Mussanjemaatu (transl. Evening Talk) is a 2008 Indian Kannada-language romance film starring Sudeep and Ramya. The film was directed by Mussanje Mahesh. The movie is produced by Suresh Jain. The music of the film was launched on 4 April 2008. The movie was released on 16 May 2008 in India. It was released in the United States and in Toronto on 30 November 2008. This film became a comeback for Sudeep after a huge flop. The film was remade in Bengali as Achena Prem.

== Plot ==
The film revolves around the life of a Radio Jockey, Pradeep (Sudeep), who runs a radio programme called "Mussange Maathu" for depressed people. Tanu (Ramya) is a depressed girl who comes to Bangalore to live with her friend (Anu) and to find a new life. One day she calls Pradeep's radio programme and becomes very impressed by his suggestion.

Meanwhile, Pradeep and his team go to the streets of Bangalore to raise funds, to help a diseased person. There, he comes across Tanu and both become good friends, as days pass by.
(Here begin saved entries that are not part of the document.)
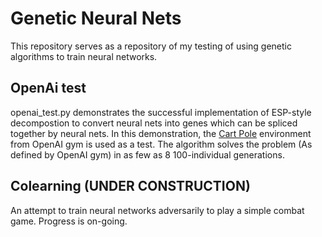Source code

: # Genetic Neural Nets
This repository serves as a repository of my testing of using genetic algorithms to train neural networks.

OpenAi test
----
openai_test.py demonstrates the successful implementation of ESP-style decompostion to convert neural nets into genes which can be spliced together by neural nets. In this demonstration, the [Cart Pole](https://gym.openai.com/envs/CartPole-v0) environment from OpenAI gym  is used as a test. The algorithm solves the problem (As defined by OpenAI gym) in as few as 8 100-individual generations.

Colearning (UNDER CONSTRUCTION)
----
An attempt to train neural networks adversarily to play a simple combat game. Progress is on-going.
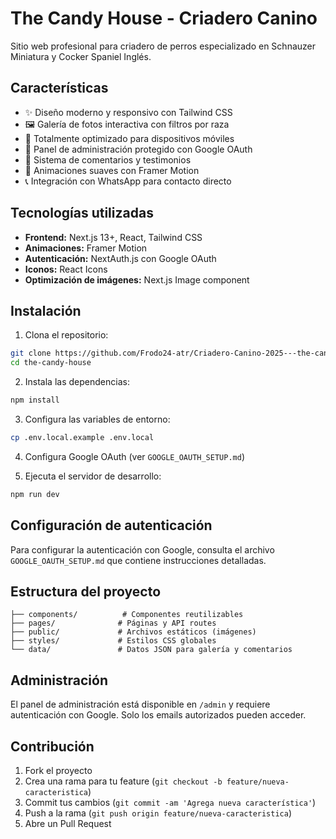 # The Candy House - Criadero Canino

Sitio web profesional para criadero de perros especializado en Schnauzer Miniatura y Cocker Spaniel Inglés.

## Características

- ✨ Diseño moderno y responsivo con Tailwind CSS
- 🖼️ Galería de fotos interactiva con filtros por raza
- 📱 Totalmente optimizado para dispositivos móviles
- 🔐 Panel de administración protegido con Google OAuth
- 💬 Sistema de comentarios y testimonios
- 🌟 Animaciones suaves con Framer Motion
- 📞 Integración con WhatsApp para contacto directo

## Tecnologías utilizadas

- **Frontend:** Next.js 13+, React, Tailwind CSS
- **Animaciones:** Framer Motion
- **Autenticación:** NextAuth.js con Google OAuth
- **Iconos:** React Icons
- **Optimización de imágenes:** Next.js Image component

## Instalación

1. Clona el repositorio:
```bash
git clone https://github.com/Frodo24-atr/Criadero-Canino-2025---the-candy-house.git
cd the-candy-house
```

2. Instala las dependencias:
```bash
npm install
```

3. Configura las variables de entorno:
```bash
cp .env.local.example .env.local
```

4. Configura Google OAuth (ver `GOOGLE_OAUTH_SETUP.md`)

5. Ejecuta el servidor de desarrollo:
```bash
npm run dev
```

## Configuración de autenticación

Para configurar la autenticación con Google, consulta el archivo `GOOGLE_OAUTH_SETUP.md` que contiene instrucciones detalladas.

## Estructura del proyecto

```
├── components/          # Componentes reutilizables
├── pages/              # Páginas y API routes
├── public/             # Archivos estáticos (imágenes)
├── styles/             # Estilos CSS globales
└── data/               # Datos JSON para galería y comentarios
```

## Administración

El panel de administración está disponible en `/admin` y requiere autenticación con Google. Solo los emails autorizados pueden acceder.

## Contribución

1. Fork el proyecto
2. Crea una rama para tu feature (`git checkout -b feature/nueva-caracteristica`)
3. Commit tus cambios (`git commit -am 'Agrega nueva característica'`)
4. Push a la rama (`git push origin feature/nueva-caracteristica`)
5. Abre un Pull Request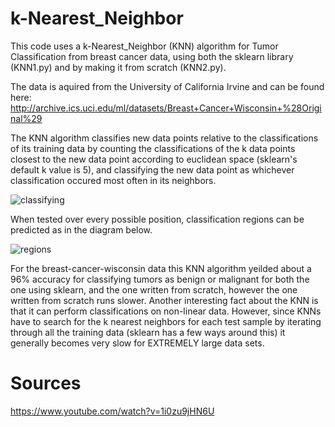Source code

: # k-Nearest_Neighbor

This code uses a k-Nearest_Neighbor (KNN) algorithm for Tumor Classification from breast cancer data, using both the sklearn library (KNN1.py) and by making it from scratch (KNN2.py).

The data is aquired from the University of California Irvine and can be found here:
http://archive.ics.uci.edu/ml/datasets/Breast+Cancer+Wisconsin+%28Original%29

The KNN algorithm classifies new data points relative to the classifications of its training data by counting the classifications of the k data points closest to the new data point according to euclidean space (sklearn's default k value is 5), and classifying the new data point as whichever classification occured most often in its neighbors. 

![classifying](https://github.com/PopeyedLocket/k-Nearest_Neighbor/blob/master/plot_classifying.jpg?raw=true "Classifying")

When tested over every possible position, classification regions can be predicted as in the diagram below.

![regions](https://github.com/PopeyedLocket/k-Nearest_Neighbor/blob/master/plot_class_regions.png?raw=true "Regions")


For the breast-cancer-wisconsin data this KNN algorithm yeilded about a 96% accuracy for classifying tumors as benign or malignant for both the one using sklearn, and the one written from scratch, however the one written from scratch runs slower. Another interesting fact about the KNN is that it can perform classifications on non-linear data. However, since KNNs have to search for the k nearest neighbors for each test sample by iterating through all the training data (sklearn has a few ways around this) it generally becomes very slow for EXTREMELY large data sets.


# Sources
https://www.youtube.com/watch?v=1i0zu9jHN6U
Actually, Pradeep has been in love with Tanu since the very first moment he saw her on a train journey from Hubli to Bangalore. However, she doesn't realize his love for her and is about to marry someone else. Whether Pradeep is able to express his love forms the rest of the story.

==Soundtrack==

V. Sridhar composed the film's background score and music for its soundtrack, who also wrote the lyrics for three tracks; Kaviraj, Revanna, V. Manohar, Bhaskar Gubbi and Ram Narayan wrote lyrics for one track each. The soundtrack album consists of eight tracks.

Track listing
| No. | Title | Lyrics | Singer(s) | Length |
|---|---|---|---|---|
| 1. | "Enaagali" | V. Sridhar | Sonu Nigam | 5:56 |
| 2. | "Akasha Bhoomi" | V. Sridhar | Shreya Ghoshal | 4:33 |
| 3. | "Anuraga Aralo" | Kaviraj | Karthik | 5:38 |
| 4. | "Hethavala Muddu" | Revanna | Nanditha | 2:42 |
| 5. | "Kaddalu Manasanna" | V. Manohar | Kunal Ganjawala | 4:54 |
| 6. | "Mussanje Mathali" | Bhaskar Gubbi | Hemanth Kumar | 3:02 |
| 7. | "Ninna Nodalentho" | Ram Narayan | Sonu Nigam, Shreya Ghoshal | 4:46 |
| 8. | "Oh Hrudaya" | V. Sridhar | Udit Narayan | 5:08 |
| Total length: |  |  |  | 36:39 |

== Reception ==
A critic from Sify wrote that "Debutant director Mahesh has shown high degree of skill and his concern towards the social issues is clearly evident. He has banked on the emotions, a bit of comedy, good music and cinematography to invite the audience to the theatres". A critic from Rediff.com wrote that "Mahesh should be complimented for making a clean and likeable film at a time when the Kannada film industry is full of gore and gangsters".
==Awards and nominations==
Awards and nominations
| Award | Wins | Nominations |
| ;Filmfare Awards South | | |
Totals
| | colspan="2" width=50 |
| | colspan="2" width=50 |
56th Filmfare Awards South :-
- Best Male Playback Singer - Kannada - Winner - Sonu Nigam for the song "Enagali Munde Saagu Nee"
- Best Female Playback Singer - Kannada - Winner - Shreya Ghoshal for the song "Ninna Nodalento"
- Best Director - Kannada - Nominated - Mussanje Mahesh
- Best Actor - Kannada - Nominated - Sudeep
- Best Actress - Kannada - Nominated - Ramya
- Best Supporting Actress - Kannada - Nominated - Anu Prabhakar
- Best Music Director - Kannada - Nominated - V. Sridhar
- Best Male Playback Singer - Kannada - Nominated - Kunal Ganjawala for the song "Kaddalu Manasanna"
- Best Female Playback Singer - Kannada - Nominated - Shreya Ghoshal for the song "Aakasha Bhoomi"
- Best Lyricist - Kannada - Nominated - Ramnarayan for the song "Ninna Nodalento"
- Best Lyricist - Kannada - Nominated - V. Shridhar for the song "Enagali Munde Saagu Nee"

== Remake ==
Mussanje Maatu has been remade in Bengali unofficially with the name Achena Prem (2011). All Kannada songs have been retained in the Bengali version.